PROBLEM DETAILS -> Set down, exactly and only, everything from the line containing "163 152 245.6" down to the line containing "21 116 2.86" in the data below; the pictures are not part of the copy.

RECORDS FOR PROCESSING ->
• • • • • • •

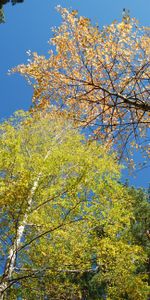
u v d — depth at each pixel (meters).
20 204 6.68
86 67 5.49
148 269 12.14
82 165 8.32
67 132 11.04
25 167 8.48
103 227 8.48
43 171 7.96
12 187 6.48
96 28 5.55
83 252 8.07
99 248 7.90
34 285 8.21
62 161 8.42
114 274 8.34
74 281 11.05
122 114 5.73
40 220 8.33
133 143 5.84
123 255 8.14
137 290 8.11
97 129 5.68
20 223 6.99
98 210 8.30
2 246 8.39
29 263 8.59
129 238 9.04
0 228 7.52
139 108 4.95
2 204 6.42
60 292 8.40
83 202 7.96
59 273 7.99
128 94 5.05
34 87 5.80
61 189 7.96
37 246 8.36
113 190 8.69
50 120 10.95
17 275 8.27
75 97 5.58
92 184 8.20
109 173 8.90
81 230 8.30
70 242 8.24
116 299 8.69
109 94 5.01
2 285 7.30
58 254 8.14
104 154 8.74
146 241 13.34
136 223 13.76
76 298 9.09
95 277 10.88
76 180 7.39
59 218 8.58
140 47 5.71
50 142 10.81
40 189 7.64
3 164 8.08
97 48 5.59
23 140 10.63
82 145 9.77
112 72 5.60
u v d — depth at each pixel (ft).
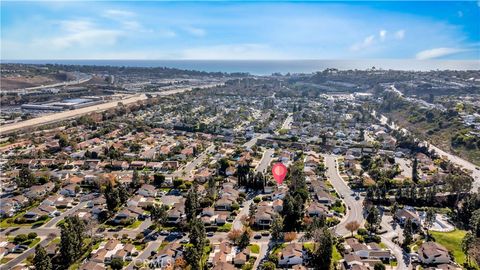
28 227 479.82
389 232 469.98
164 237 452.76
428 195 563.07
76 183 614.75
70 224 426.10
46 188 589.32
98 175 636.89
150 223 491.31
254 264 392.27
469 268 393.91
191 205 481.87
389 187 601.62
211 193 567.18
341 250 420.36
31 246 430.61
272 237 451.53
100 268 376.68
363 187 615.98
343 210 528.63
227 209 530.68
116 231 469.16
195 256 370.94
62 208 539.70
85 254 412.57
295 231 469.57
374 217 462.60
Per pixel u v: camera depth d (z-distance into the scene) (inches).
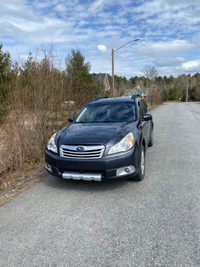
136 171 146.2
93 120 191.0
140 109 207.2
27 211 127.3
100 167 137.0
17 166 208.4
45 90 234.2
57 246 95.8
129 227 107.0
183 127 432.1
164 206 125.7
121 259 86.3
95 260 86.5
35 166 214.4
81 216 119.0
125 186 155.6
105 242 96.9
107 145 139.8
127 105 202.8
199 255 86.3
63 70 278.5
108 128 162.4
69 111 306.0
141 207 125.6
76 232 105.0
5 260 88.9
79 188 155.8
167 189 148.4
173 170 185.6
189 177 168.4
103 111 199.6
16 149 201.9
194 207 123.2
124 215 118.0
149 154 239.8
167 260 84.5
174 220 111.0
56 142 155.9
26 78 222.2
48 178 180.1
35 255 91.0
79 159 139.9
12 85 203.3
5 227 112.1
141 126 178.7
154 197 137.3
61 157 145.6
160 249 90.7
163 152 245.6
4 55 337.7
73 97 320.8
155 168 192.9
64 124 290.4
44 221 115.8
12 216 122.6
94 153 138.9
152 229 104.3
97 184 161.2
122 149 140.9
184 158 219.1
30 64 231.5
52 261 87.2
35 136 230.1
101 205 130.2
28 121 221.8
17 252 93.3
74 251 92.2
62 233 104.8
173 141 301.1
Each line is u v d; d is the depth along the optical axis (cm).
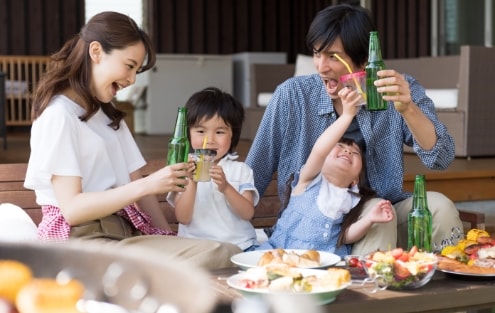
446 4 921
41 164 210
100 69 216
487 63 571
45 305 69
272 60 996
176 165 206
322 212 228
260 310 81
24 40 1013
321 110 262
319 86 265
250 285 160
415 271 169
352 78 215
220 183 243
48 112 213
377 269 170
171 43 1079
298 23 1122
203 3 1090
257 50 1111
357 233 222
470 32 886
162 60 942
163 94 943
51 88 217
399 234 254
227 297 161
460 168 480
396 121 256
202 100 259
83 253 75
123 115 236
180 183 206
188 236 254
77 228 213
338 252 227
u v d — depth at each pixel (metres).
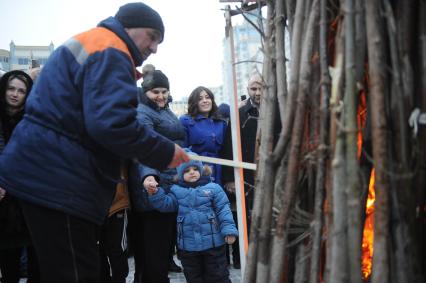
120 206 2.87
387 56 1.04
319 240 1.05
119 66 1.64
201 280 3.03
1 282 2.93
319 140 1.07
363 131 1.14
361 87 1.02
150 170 2.73
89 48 1.65
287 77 1.26
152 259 2.87
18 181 1.66
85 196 1.68
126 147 1.61
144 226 2.89
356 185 0.97
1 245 2.65
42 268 1.72
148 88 3.08
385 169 0.95
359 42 1.01
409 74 1.02
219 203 3.04
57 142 1.65
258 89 3.48
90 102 1.58
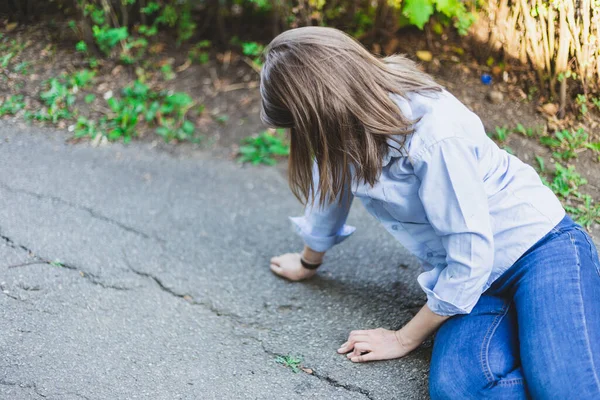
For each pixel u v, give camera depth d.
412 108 1.47
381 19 3.01
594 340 1.39
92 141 2.79
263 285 2.07
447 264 1.61
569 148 2.32
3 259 2.05
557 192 2.19
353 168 1.59
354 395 1.63
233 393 1.63
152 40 3.29
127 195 2.48
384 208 1.65
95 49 3.19
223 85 3.14
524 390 1.43
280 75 1.42
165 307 1.94
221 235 2.31
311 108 1.40
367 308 1.95
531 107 2.51
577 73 2.34
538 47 2.43
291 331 1.86
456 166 1.43
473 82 2.68
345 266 2.16
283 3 3.08
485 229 1.46
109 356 1.72
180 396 1.61
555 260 1.50
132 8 3.29
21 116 2.86
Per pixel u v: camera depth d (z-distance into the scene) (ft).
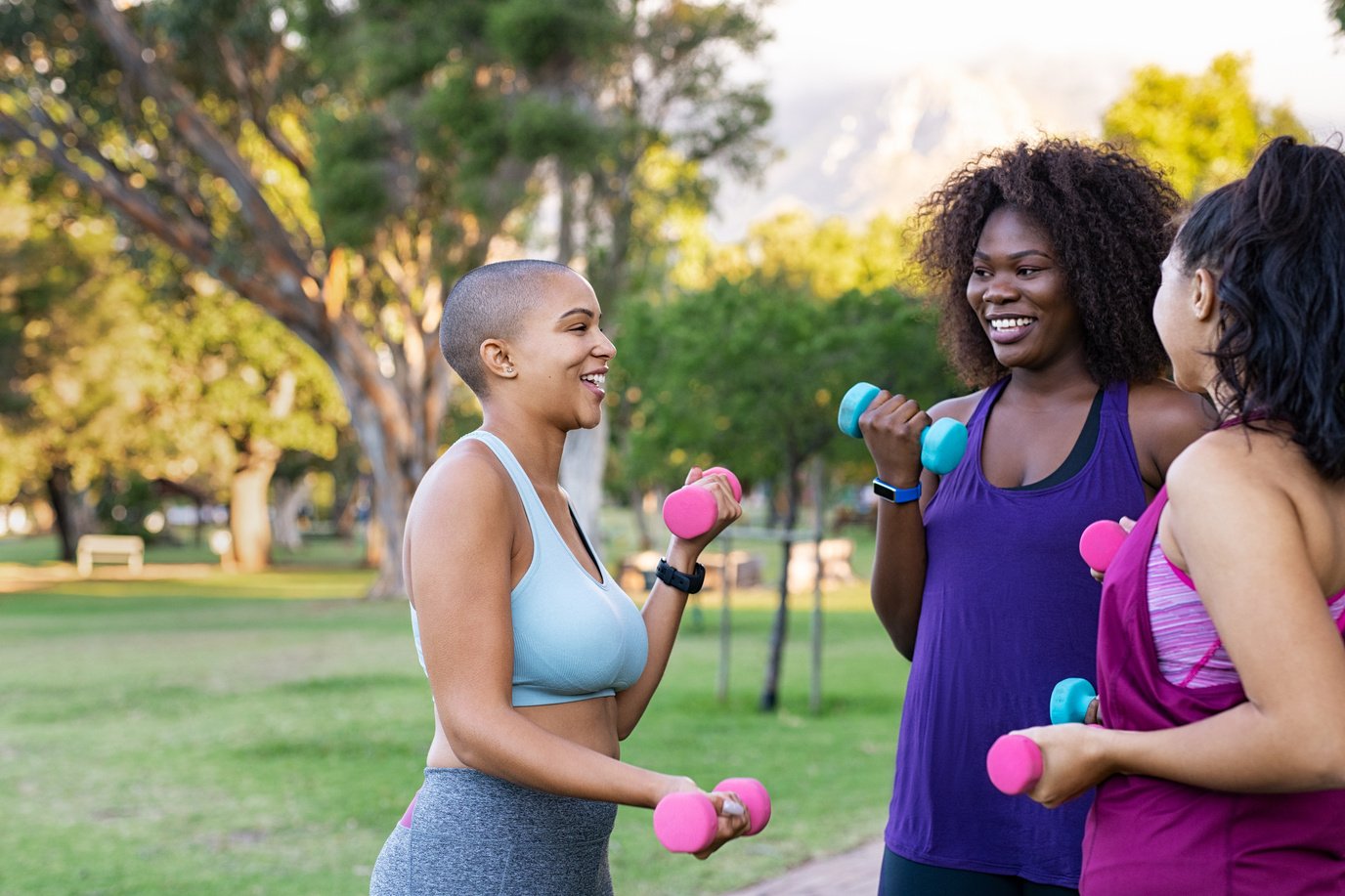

• • • • • • •

EXERCISE OUTPUT ->
163 152 245.6
4 55 337.7
73 97 320.8
155 168 192.9
64 124 290.4
44 221 115.8
12 216 122.6
94 153 138.9
152 229 104.3
97 184 161.2
122 149 140.9
184 158 219.1
30 64 231.5
52 261 87.2
35 136 230.1
101 205 130.2
28 121 221.8
17 252 93.3
74 251 92.2
62 233 104.8
173 141 301.1
Each line is u v d; d is the depth along the optical axis (cm).
446 4 921
41 164 210
100 69 216
487 63 571
45 305 69
272 60 996
176 165 206
322 212 228
260 310 81
24 40 1013
321 110 262
319 86 265
250 285 160
415 271 169
352 78 215
220 183 243
48 112 213
377 269 170
171 43 1079
298 23 1122
203 3 1090
257 50 1111
357 233 222
470 32 886
162 60 942
163 94 943
51 88 217
399 234 254
227 297 161
460 168 480
396 121 256
202 100 259
83 253 75
123 115 236
180 183 206
188 236 254
77 228 213
338 252 227
u v d — depth at each pixel (metres).
120 206 2.87
387 56 1.04
319 240 1.05
119 66 1.64
201 280 3.03
1 282 2.93
319 140 1.07
363 131 1.14
361 87 1.02
150 170 2.73
89 48 1.65
287 77 1.26
152 259 2.87
18 181 1.66
85 196 1.68
126 147 1.61
144 226 2.89
356 185 0.97
1 245 2.65
42 268 1.72
148 88 3.08
385 169 0.95
359 42 1.01
409 74 1.02
219 203 3.04
57 142 1.65
258 89 3.48
90 102 1.58
For each pixel u v, give camera depth d.
412 108 1.47
381 19 3.01
594 340 1.39
92 141 2.79
263 285 2.07
447 264 1.61
569 148 2.32
3 259 2.05
557 192 2.19
353 168 1.59
354 395 1.63
233 393 1.63
152 40 3.29
127 195 2.48
384 208 1.65
95 49 3.19
223 85 3.14
524 390 1.43
280 75 1.42
165 307 1.94
221 235 2.31
311 108 1.40
367 308 1.95
531 107 2.51
577 73 2.34
538 47 2.43
291 331 1.86
456 166 1.43
473 82 2.68
345 266 2.16
283 3 3.08
485 229 1.46
109 356 1.72
180 396 1.61
555 260 1.50
132 8 3.29
21 116 2.86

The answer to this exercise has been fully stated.